Deze opdrachten gaan over de stof vanaf het begin van dit deel van het boekje, blader dus gerust terug om de antwoorden te vinden.
64. Een docent gebruikt een GM-teller om de activiteit van een radioactieve steen te bepalen. De steen in papier wikkelen heeft geen effect op de meting maar aluminium wel. Wat weet je nu van de straling die de steen uitzendt?
65. Welk type straling gaat door papier en aluminium maar niet door dikke platen lood?
66. In welk apparaatje wordt alfastraling gebruikt?
67. Welk straling kan worden gebruikt om medische instrumenten te steriliseren?
68. Wat is het gevaar van een middelgrote dosis straling?
69. Wat is het gevaar van een grote dosis straling?
70. Wat betekent “ioniseren”?
71. Waarom is een bron die alfastraling uitzendt niet zo gevaarlijk als een bron die bètastraling uitzendt wanneer de bron op een meter van je af staat?

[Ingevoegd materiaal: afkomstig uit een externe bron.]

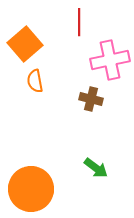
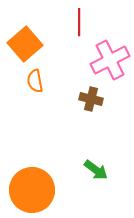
pink cross: rotated 15 degrees counterclockwise
green arrow: moved 2 px down
orange circle: moved 1 px right, 1 px down
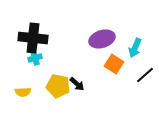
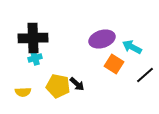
black cross: rotated 8 degrees counterclockwise
cyan arrow: moved 3 px left, 1 px up; rotated 96 degrees clockwise
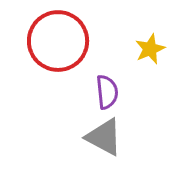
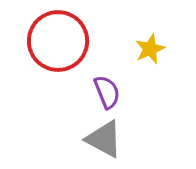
purple semicircle: rotated 16 degrees counterclockwise
gray triangle: moved 2 px down
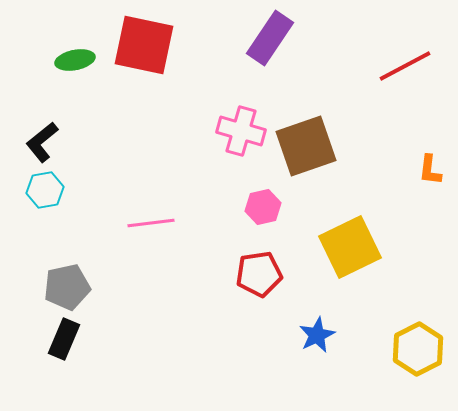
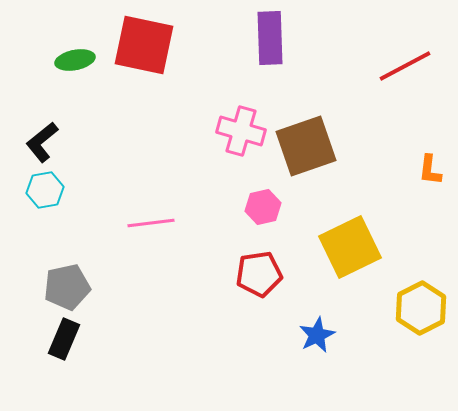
purple rectangle: rotated 36 degrees counterclockwise
yellow hexagon: moved 3 px right, 41 px up
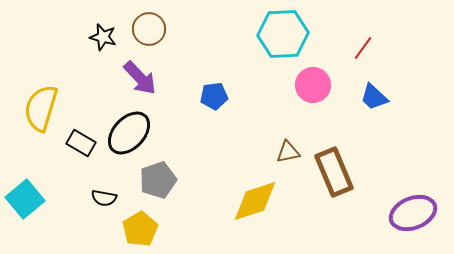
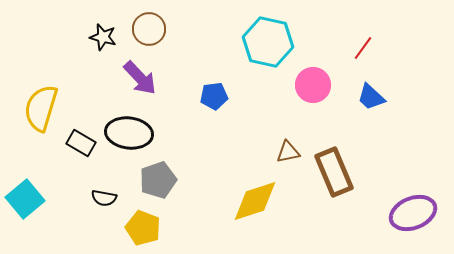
cyan hexagon: moved 15 px left, 8 px down; rotated 15 degrees clockwise
blue trapezoid: moved 3 px left
black ellipse: rotated 54 degrees clockwise
yellow pentagon: moved 3 px right, 1 px up; rotated 20 degrees counterclockwise
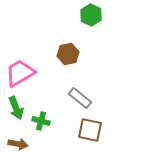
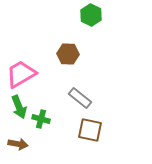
brown hexagon: rotated 15 degrees clockwise
pink trapezoid: moved 1 px right, 1 px down
green arrow: moved 3 px right, 1 px up
green cross: moved 2 px up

72. Waar vind je radioactieve stoffen?
73. Waarom wordt Jood-131 gebruikt om een tumor in de schildklier te behandelen?
74. Waarom worden vrouwen nooit behandeld voor prostaatkanker?
75. Waarom worden tracers vooral gemaakt van stoffen die snel uitgewerkt zijn?
76. Waarom werkt de GM-telbuis minder goed op gammastaling?
77. Waarom is de telbuis na plaatje 4 weer gereed voor het volgende deeltje?